Idany, not soothing at all, declared from beside the bed, “It’s the candied ginger. That’s what’s done it.”
“But ginger is
good
for the stomach,” Mistress Thorncoffyn protested at the same time Master Hewstere exclaimed, “You fed
ginger
to the dog?”
“Not of purpose,” Geoffrey said in hurried defense. “She dropped a piece. Kydd gobbled it before anyone could stop him. They’re all used to her dropping treats and bits to them. He thought it was for him.”
And had gulped it down too fast to taste it, Joliffe supposed, because he could not imagine any dog chewing through a sharp-tanged piece of even sugar-soaked candied ginger on purpose.

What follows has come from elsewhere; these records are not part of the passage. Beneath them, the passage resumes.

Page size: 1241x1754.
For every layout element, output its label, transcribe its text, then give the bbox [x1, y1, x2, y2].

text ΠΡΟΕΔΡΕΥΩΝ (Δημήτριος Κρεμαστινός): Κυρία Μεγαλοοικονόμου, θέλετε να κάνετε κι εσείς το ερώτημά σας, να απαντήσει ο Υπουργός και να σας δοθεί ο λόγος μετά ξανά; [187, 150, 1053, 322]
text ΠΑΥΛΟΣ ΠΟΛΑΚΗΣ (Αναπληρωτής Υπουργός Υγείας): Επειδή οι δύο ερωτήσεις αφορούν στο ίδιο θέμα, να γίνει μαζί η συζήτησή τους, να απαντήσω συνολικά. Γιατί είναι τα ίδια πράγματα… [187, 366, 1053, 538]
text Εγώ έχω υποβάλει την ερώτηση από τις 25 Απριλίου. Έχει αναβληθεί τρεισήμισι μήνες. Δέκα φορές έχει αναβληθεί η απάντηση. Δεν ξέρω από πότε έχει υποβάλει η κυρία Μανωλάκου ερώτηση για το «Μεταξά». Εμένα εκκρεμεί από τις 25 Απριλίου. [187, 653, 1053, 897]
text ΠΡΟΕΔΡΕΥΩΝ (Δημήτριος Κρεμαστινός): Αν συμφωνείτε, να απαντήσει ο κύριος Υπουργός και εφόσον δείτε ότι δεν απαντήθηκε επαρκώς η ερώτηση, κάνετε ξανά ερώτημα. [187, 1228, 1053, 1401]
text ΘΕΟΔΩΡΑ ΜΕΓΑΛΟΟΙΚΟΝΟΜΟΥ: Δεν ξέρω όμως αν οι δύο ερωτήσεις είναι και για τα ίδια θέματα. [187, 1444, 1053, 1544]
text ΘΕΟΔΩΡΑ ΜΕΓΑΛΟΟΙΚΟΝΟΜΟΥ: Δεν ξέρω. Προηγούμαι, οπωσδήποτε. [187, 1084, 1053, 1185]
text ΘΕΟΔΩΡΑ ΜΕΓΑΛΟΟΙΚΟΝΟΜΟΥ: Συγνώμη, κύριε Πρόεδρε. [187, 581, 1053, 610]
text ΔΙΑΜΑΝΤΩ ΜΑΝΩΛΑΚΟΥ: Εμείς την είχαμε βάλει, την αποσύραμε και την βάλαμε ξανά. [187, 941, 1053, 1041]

“A dog’s gut is not made to take ginger,” Master Hewstere pronounced. “It’s undoubtedly lodged in his bowels. There’s surely nothing to be done.”
Kydd writhed and moaned as if to make his point the plainer. Mistress Thorncoffyn moaned, too, and cried out, “A purgative would do it! Give him a purgative.”
“Since his bowel is obstructed by the undigested matter, a dose of anything strong enough to shift it would kill him in even worse pain.”
Kydd writhed and yelped. Mistress Thorncoffyn clutched the two other dogs to her more tightly. “At least ease his pain,” she moaned.
“That I can do,” Master Hewstere said. “You,” he ordered at Joliffe. “Move the basket to that table,” pointing to the one midway between the bed and door.
As Joliffe moved to obey, Idany went quickly to clear a place among the table’s clutter of things, then retreated to her lady’s other side from Geoffrey. Joliffe carried and set down the basket as carefully as he could, to jar the dog as little as might be, then withdrew to the door again. Master Hewstere, coming toward the table, reached inside his long physician’s robe as if to find something in an inner pocket or pouch, but brought his hand out empty as he put himself with his back to Mistress Thorncoffyn and the others—Idany offering a handkerchief for the tears rolling over Mistress Thorncoffyn’s cheeks; Geoffrey still making useless soothing sounds. Only Joliffe could see how Master Hewstere put his hands to the whimpering Kydd’s small head, lifted it slightly, and gave a sharp twist.